"The one thing that I have tried to bring to Harris that's helped a lot is being very patient and calm no matter what the situation is," Smith said. "Going into Augusta, my local knowledge in tournament conditions will be beneficial to him and then it's just a matter of execution."
Last June, English won his first PGA Tour event at the FedEx St. Jude Classic. After he made consecutive bogeys on holes eight and nine at the TPC Southwind in Memphis, Smith gave him a pep talk. English would go on to birdie two out of his last three holes to hold off Phil Mickelson and Scott Stallings for a two-shot win.
"Brian has made me a lot more comfortable out here because he knows everybody and he knows my game," said English, who took his second career win with Smith on his bag in Mexico at the Mayakoba Classic in November. "He almost gets better as a caddie when I get into contention."
Smith is excited about his boss' chances at Augusta.
"I think the course sets up well for Harris even though he fades the ball with his driver," Smith said. "He can draw his 3-wood and hit it far enough to take advantage on those right to left holes."
Taylor, who lives near English on Sea Island, Ga., agrees.

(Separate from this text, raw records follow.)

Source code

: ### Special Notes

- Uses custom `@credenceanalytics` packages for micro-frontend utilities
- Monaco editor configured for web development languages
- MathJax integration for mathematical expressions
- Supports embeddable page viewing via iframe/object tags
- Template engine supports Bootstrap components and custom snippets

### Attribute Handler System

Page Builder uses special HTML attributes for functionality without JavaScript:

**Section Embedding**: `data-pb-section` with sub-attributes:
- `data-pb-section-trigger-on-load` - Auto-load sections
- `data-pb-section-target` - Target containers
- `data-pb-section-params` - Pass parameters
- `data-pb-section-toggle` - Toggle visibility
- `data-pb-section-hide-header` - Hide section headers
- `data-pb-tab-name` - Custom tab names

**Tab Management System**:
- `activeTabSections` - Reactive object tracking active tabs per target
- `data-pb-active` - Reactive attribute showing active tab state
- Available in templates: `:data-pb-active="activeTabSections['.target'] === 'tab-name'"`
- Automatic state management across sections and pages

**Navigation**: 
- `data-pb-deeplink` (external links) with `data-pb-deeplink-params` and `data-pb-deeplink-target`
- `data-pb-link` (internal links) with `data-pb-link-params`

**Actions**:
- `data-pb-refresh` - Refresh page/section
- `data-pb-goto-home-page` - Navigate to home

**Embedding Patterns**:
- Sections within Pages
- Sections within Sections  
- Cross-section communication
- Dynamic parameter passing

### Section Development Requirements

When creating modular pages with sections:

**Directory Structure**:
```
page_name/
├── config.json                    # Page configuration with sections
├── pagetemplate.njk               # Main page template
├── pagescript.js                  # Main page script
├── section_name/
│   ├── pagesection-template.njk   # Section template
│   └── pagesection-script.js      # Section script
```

"Physically, Augusta sets up well for Harris," he said. "It's just a matter of him not being in awe of everything. He should prepare for this one like he does for all the other tournaments and not get caught up in the whole hooray of it all. That's going to be difficult, but I think he's mentally prepared for it."
With Tiger Woods out of the Masters, and other top players like Phil Mickelson and Adam Scott winless so far in 2014, English shouldn't be ruled out as a major contender at Augusta. In 1979, Fuzzy Zoeller became the last first-timer in the Masters to take the green jacket.

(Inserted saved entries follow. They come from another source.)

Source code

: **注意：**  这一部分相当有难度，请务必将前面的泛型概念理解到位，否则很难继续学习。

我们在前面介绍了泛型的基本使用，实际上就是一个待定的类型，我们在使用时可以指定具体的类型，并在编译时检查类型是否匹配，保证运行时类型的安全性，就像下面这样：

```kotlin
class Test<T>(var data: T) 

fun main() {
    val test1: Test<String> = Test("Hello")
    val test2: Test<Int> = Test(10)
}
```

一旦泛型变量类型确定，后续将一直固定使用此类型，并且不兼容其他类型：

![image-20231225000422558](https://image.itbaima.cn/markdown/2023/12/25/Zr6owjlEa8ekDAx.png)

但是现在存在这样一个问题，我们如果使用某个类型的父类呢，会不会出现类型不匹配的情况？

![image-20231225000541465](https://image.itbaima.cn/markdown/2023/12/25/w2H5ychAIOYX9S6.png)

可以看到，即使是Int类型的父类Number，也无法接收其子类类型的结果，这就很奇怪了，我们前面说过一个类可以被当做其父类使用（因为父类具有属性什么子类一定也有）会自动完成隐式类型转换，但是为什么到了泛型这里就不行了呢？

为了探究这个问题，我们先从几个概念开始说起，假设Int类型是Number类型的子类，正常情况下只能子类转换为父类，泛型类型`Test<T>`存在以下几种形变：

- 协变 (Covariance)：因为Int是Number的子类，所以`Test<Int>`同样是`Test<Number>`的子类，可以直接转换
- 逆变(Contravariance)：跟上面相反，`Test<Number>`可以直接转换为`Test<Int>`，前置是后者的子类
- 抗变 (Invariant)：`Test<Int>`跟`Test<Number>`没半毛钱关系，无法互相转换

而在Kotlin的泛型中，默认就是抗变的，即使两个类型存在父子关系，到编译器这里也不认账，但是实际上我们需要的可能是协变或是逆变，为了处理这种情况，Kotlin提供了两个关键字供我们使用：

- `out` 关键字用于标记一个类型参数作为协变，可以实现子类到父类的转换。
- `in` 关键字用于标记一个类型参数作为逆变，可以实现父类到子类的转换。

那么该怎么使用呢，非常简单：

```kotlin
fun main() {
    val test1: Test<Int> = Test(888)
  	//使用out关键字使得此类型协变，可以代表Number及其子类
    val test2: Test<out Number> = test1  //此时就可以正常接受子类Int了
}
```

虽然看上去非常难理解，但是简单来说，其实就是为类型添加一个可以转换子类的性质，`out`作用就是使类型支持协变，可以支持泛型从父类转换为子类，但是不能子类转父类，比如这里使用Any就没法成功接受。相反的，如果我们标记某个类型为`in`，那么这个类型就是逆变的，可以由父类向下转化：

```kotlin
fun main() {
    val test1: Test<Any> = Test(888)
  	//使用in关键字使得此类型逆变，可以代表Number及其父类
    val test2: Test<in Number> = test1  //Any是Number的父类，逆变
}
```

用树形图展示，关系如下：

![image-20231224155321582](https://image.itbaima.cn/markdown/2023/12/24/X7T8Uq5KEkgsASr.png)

English is a part of a very talented group of Masters first-timers that includes Jimmy Walker and Patrick Reed, who was briefly his teammate at Georgia. Walker and Reed have combined for five PGA Tour victories this season.
The only thing keeping these players from contending in this first major of the year is perhaps inexperience around the course and the pressure of the stage. But English and these other rising stars aren't likely to stumble when they see the big names on the leaderboard.
In February, English took out McIlroy in 19 holes in the second round of WGC-Accenture Match Play, where he only trailed the former No. 1 in the world for a single hole. To many that was an upset, but the golf world should become accustomed to English and McIlroy battling each other over the next decade in major championships and Ryder Cups.
"I almost feel like I belong now," English said. "My rookie year I had an idea about what it took to be on the PGA Tour, but I didn't really know what was going on. Now I feel like I have a lot more confidence in my game and myself. I'm so much more comfortable playing against the greatest players in the world."
English now feels accustomed to playing with the big names. "During my rookie year," he said, "it would make me nervous when I saw Tiger or Phil walk onto the practice green. I was a little starstruck. It's not that I'm more serious now. I'm just trying to take care of business."
When English was at Georgia, he played Augusta National annually, but never in tournament conditions. It was his favorite day of the year.
Around Christmas, he received his formal invitation to the 2014 Masters in the mail. It brought a huge smile to his face.
"This is my chance," he thought to himself. "This is what I have been waiting for."